Gezegen keşiflerinde HARPS’ın adı çok geçiyor. Bu aygıt gezegenleri nasıl tespit edebiliyor?
HARPS, ESO’nun Şili’de La Silla Gözlemevi’nde bulunan 3,6 metrelik teleskopu üzerine takılan bir aygıt. Görevi güneş sistemi dışında yeni ötegezegenleri tespit etmek. Bunu yaparken kendine has bir yöntem kullanıyor. Teleskoplarla doğrudan gözlenemeyen gezegenlerin, etrafında dolandıkları yıldız üzerindeki kütleçekim etkisini tespit ediyor. Yıldızın gökyüzündeki yer değiştirmesine bakıyor. Bu yer değiştirmelerin grafiği bize sistemde bulunan gezegenlere dair ipuçları sağlıyor. Yeni bulunan kalabalık bir sistem ister istemez gözleri güneş sistemine çevirdi. Aslında gezegen avcılarının nihai hedefi bizim sistemimize benzeyen ve en azından dünya benzeri bir gezegene ev sahipliği yapan bir yıldız sistemi keşfetmek. Burada “yaşanabilir kuşak” tanımı ortaya çıkıyor.
Bu gezegenlerden üç tanesinde yaşanabilir bölge olduğu açıklandı. “Yaşanabilir bölge” kavramını açıklayabilir misiniz?
Bu ifadenin henüz kesin bir tanımı olmasa da, kabaca, bu kuşakta bulunan bir gezegenin yüzeyinde suyun sıvı halde bulunacağı umuluyor. Bunun için gezegen-yıldız etkileşiminin Güneş-Dünya ikilisine benzer şekilde, yıldızına belirgin bir uzaklıkta bulunan bir gezegeni ve kararlı bir yıldızı içermesi bekleniyor. Şimdilerde öteuyduların da yaşanabilirliği gündemde. Tabii bu tür uyduların gözlenebilmesi için beş ila on yıllık bir gözlem tecrübesine daha ihtiyacımız var.

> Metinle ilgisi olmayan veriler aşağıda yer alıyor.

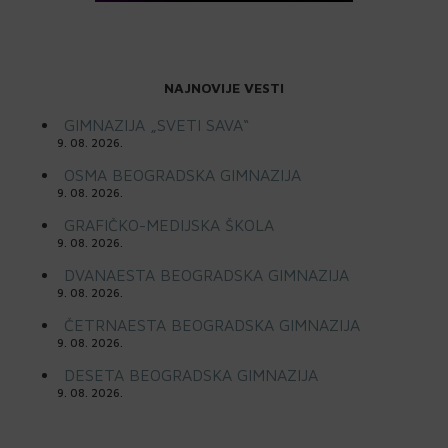
NAJNOVIJE VESTI
GIMNAZIJA „SVETI SAVA“
9. 08. 2026.
OSMA BEOGRADSKA GIMNAZIJA
9. 08. 2026.
GRAFIČKO-MEDIJSKA ŠKOLA
9. 08. 2026.
DVANAESTA BEOGRADSKA GIMNAZIJA
9. 08. 2026.
ČETRNAESTA BEOGRADSKA GIMNAZIJA
9. 08. 2026.
DESETA BEOGRADSKA GIMNAZIJA
9. 08. 2026.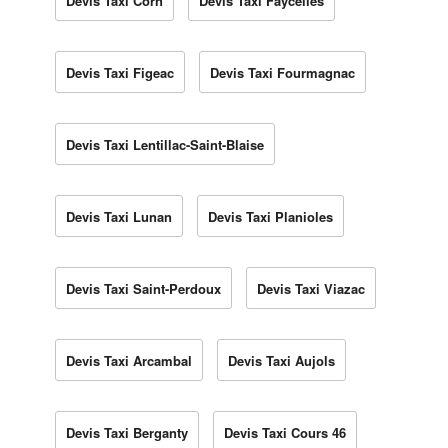
Devis Taxi Corn
Devis Taxi Faycelles
Devis Taxi Figeac
Devis Taxi Fourmagnac
Devis Taxi Lentillac-Saint-Blaise
Devis Taxi Lunan
Devis Taxi Planioles
Devis Taxi Saint-Perdoux
Devis Taxi Viazac
Devis Taxi Arcambal
Devis Taxi Aujols
Devis Taxi Berganty
Devis Taxi Cours 46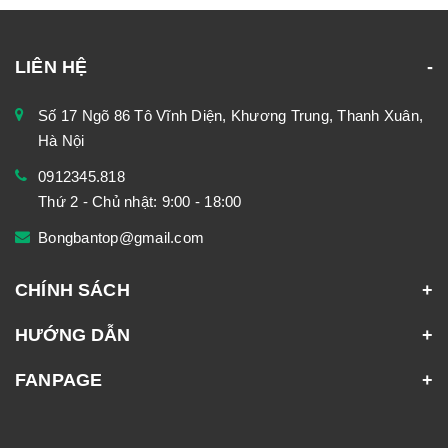
LIÊN HỆ
Số 17 Ngõ 86 Tô Vĩnh Diện, Khương Trung, Thanh Xuân,
Hà Nội
0912345.818
Thứ 2 - Chủ nhật: 9:00 - 18:00
Bongbantop@gmail.com
CHÍNH SÁCH
HƯỚNG DẪN
FANPAGE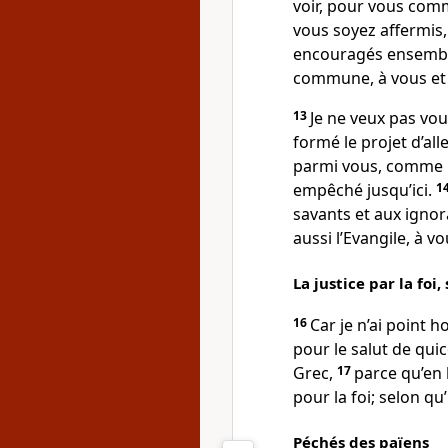
voir, pour vous com
vous soyez affermis
encouragés ensemble 
commune, à vous et 
13
Je ne veux pas vous
formé le projet d’alle
parmi vous, comme pa
empêché jusqu’ici.
1
savants et aux igno
aussi l’Evangile, à v
La justice par la foi,
16
Car je n’ai point h
pour le salut de qui
Grec,
17
parce qu’en l
pour la foi; selon qu’i
Péchés des païens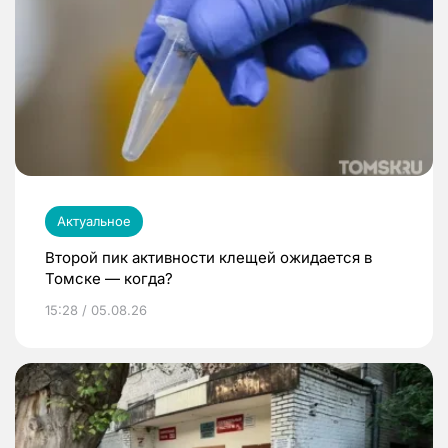
Актуальное
Второй пик активности клещей ожидается в
Томске — когда?
15:28 / 05.08.26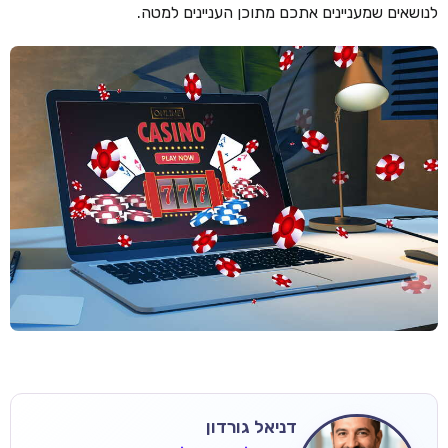
לנושאים שמעניינים אתכם מתוכן העניינים למטה.
דניאל גורדון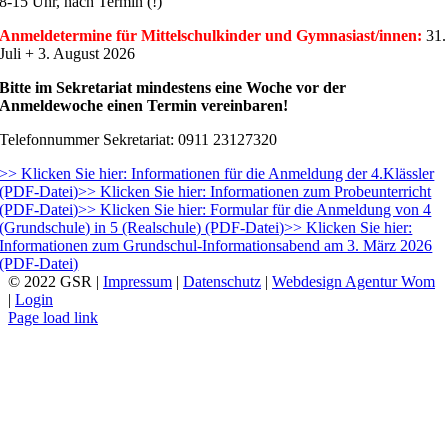
8-15 Uhr, nach Termin (!)
Anmeldetermine für Mittelschulkinder und Gymnasiast/innen:
31.
Juli + 3. August 2026
Bitte im Sekretariat mindestens eine Woche vor der
Anmeldewoche einen Termin vereinbaren!
Telefonnummer Sekretariat: 0911 23127320
>> Klicken Sie hier: Informationen für die Anmeldung der 4.Klässler
(PDF-Datei)
>> Klicken Sie hier: Informationen zum Probeunterricht
(PDF-Datei)
>> Klicken Sie hier: Formular für die Anmeldung von 4
(Grundschule) in 5 (Realschule) (PDF-Datei)
>> Klicken Sie hier:
Informationen zum Grundschul-Informationsabend am 3. März 2026
(PDF-Datei)
© 2022 GSR |
Impressum
|
Datenschutz
|
Webdesign Agentur Wom
|
Login
Page load link
Nach
oben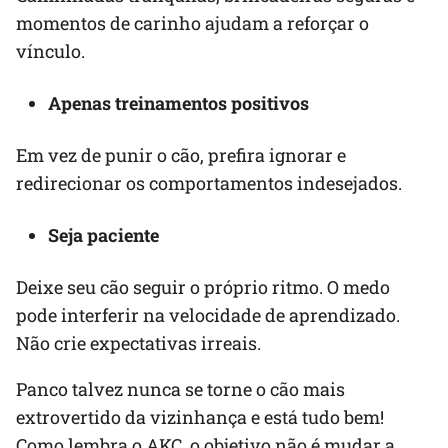
momentos de carinho ajudam a reforçar o
vínculo.
Apenas treinamentos positivos
Em vez de punir o cão, prefira ignorar e
redirecionar os comportamentos indesejados.
Seja paciente
Deixe seu cão seguir o próprio ritmo. O medo
pode interferir na velocidade de aprendizado.
Não crie expectativas irreais.
Panco talvez nunca se torne o cão mais
extrovertido da vizinhança e está tudo bem!
Como lembra o AKC, o objetivo não é mudar a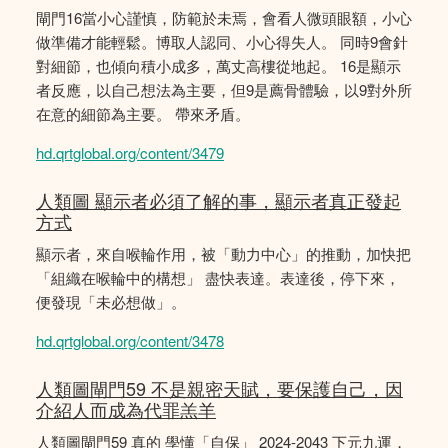
閘門16當小心謹慎，防範於未焉，會看人微頭眼額，小心
做準備才能輕鬆。博取人認同、小心得失人。 同時9會針
對細節，也傾向積小成多，萬丈高樓從地起。 16是顯示
者反應，以自己想法為主要，但9是薦骨體驗，以9對外所
在意的細節為主要。 帶來矛盾。
hd.qrtglobal.org/content/3479
人類圖 顯示者必須了解的事，顯示者真正發起
方式
顯示者，來自喉輪作用，被「動力中心」的推動，加快把
「組織在喉輪中的構想」 盡快表達。表達後，停下來，
便發現「未必想做」。
hd.qrtglobal.org/content/3478
人類圖閘門59 不是親密天賦，要保護自己，因
介紹人而成為代罪羔羊
人類圖閘門59 真的 學懂「自保」 2024-2043 下元九運，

Keşfedilen gezegenlerde yaşam olasılığını araştırmak için ne gibi çalışmalar yapılıyor?
Gezegen tespitlerinde çeşitli aşamalar izleniyor. Öncelikle yıldızın hareketindeki düzen veya düzensizlikler bilgisayar ortamında şekillere dökülüyor. Daha sonra başka bir gözlem yöntemiyle yıldızlarının önünden geçen gezegenler gözleniyor ve bunların kütlesi hesaplanıyor. Bu aşamalar tamamlanamazsa, tespit edilen gezegen “gezegen adayı” olarak adlandırılıyor. Bunlara kesin olarak gezegen gözüyle bakılmıyor. Tüm bunlar şimdilik bizi kısıtlayan teknolojik imkânlarımız ve ışık kaynağı olmayan gezegenlerin gözlemlerinin zor olmasından kaynaklanıyor. Yani onları doğrudan görmek yerine, etkilerini gözleyerek keşfediyoruz. Dolayısıyla tekrar eden gözlemler ve bunları destekleyecek diğer yöntemler bazen beklenilen sonucu vermiyor ve yaşanabilir dediğimiz gezegenin hiç de öyle olmadığı görülüyor.

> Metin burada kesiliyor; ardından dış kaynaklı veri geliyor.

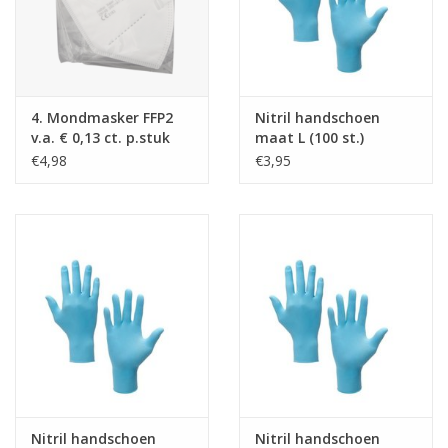
Merken
4. Mondmasker FFP2
Nitril handschoen
v.a. € 0,13 ct. p.stuk
maat L (100 st.)
€4,98
€3,95
Nitril handschoen
Nitril handschoen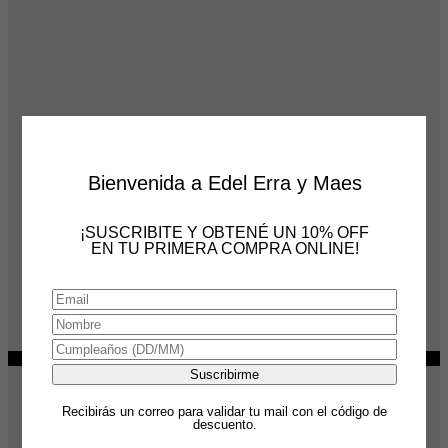
Bienvenida a Edel Erra y Maes
¡SUSCRIBITE Y OBTENÉ UN 10% OFF
EN TU PRIMERA COMPRA ONLINE!
EDEL AW26
SWEATER INVERNESS
El
El
$
168,000
$
119,000
precio
precio
6 cuotas
sin interés
de
$
19,833
original
actual
-26%
era:
es:
$168,000.
$119,000.
Recibirás un correo para validar tu mail con el código de
descuento.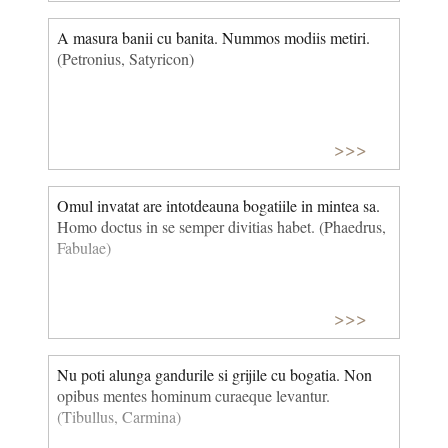
A masura banii cu banita. Nummos modiis metiri.
(Petronius, Satyricon)
>>>
Omul invatat are intotdeauna bogatiile in mintea sa.
Homo doctus in se semper divitias habet. (Phaedrus,
Fabulae)
>>>
Nu poti alunga gandurile si grijile cu bogatia. Non
opibus mentes hominum curaeque levantur.
(Tibullus, Carmina)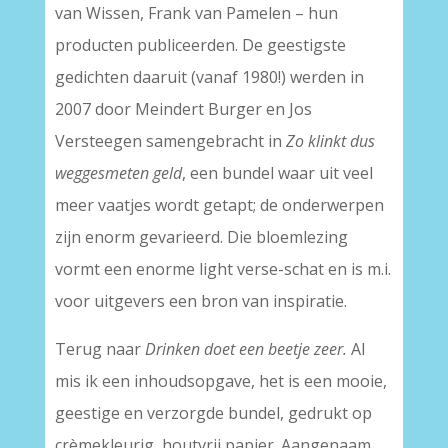
van Wissen, Frank van Pamelen – hun
producten publiceerden. De geestigste
gedichten daaruit (vanaf 1980!) werden in
2007 door Meindert Burger en Jos
Versteegen samengebracht in
Zo klinkt dus
weggesmeten geld
, een bundel waar uit veel
meer vaatjes wordt getapt; de onderwerpen
zijn enorm gevarieerd. Die bloemlezing
vormt een enorme light verse-schat en is m.i.
voor uitgevers een bron van inspiratie.
Terug naar
Drinken doet een beetje zeer.
Al
mis ik een inhoudsopgave, het is een mooie,
geestige en verzorgde bundel, gedrukt op
crèmekleurig, houtvrij papier. Aangenaam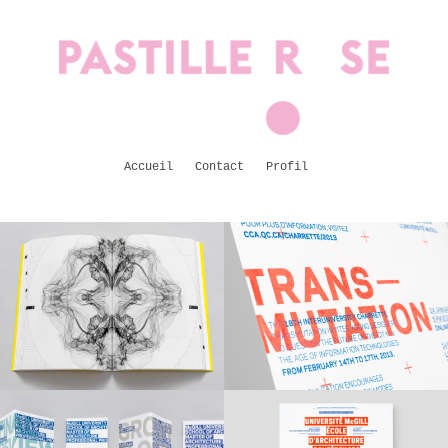
Accueil
Contact
Profil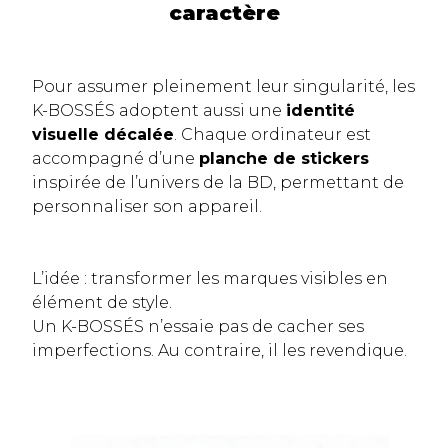
caractère
Pour assumer pleinement leur singularité, les
K-BOSSÉS adoptent aussi une
identité
visuelle décalée
. Chaque ordinateur est
accompagné d’une
planche de stickers
inspirée de l’univers de la BD, permettant de
personnaliser son appareil.
L’idée : transformer les marques visibles en
élément de style.
Un K-BOSSÉS n’essaie pas de cacher ses
imperfections. Au contraire, il les revendique.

Türkiye’deki üniversitelerin astronomi bölümlerinde bu konuyla ilgili çalışmalar yapılıyor mu?
Ötegezegen alanında gözlemsel ve teorik çalışmalar bir süredir ülkemizde de gerçekleştiriliyor. Ankara, İstanbul, Antalya ve Çanakkale’de bulunan üniversitelerin gözlemevlerinde ve TÜBİTAK Ulusal Gözlemevi’nde yeni ve iddialı çalışmalar var ve bunlara yenileri ekleniyor. Önümüzdeki yıllarda adını bizim vereceğimiz bir gezegen keşfetmemiz sürpriz olmayacaktır.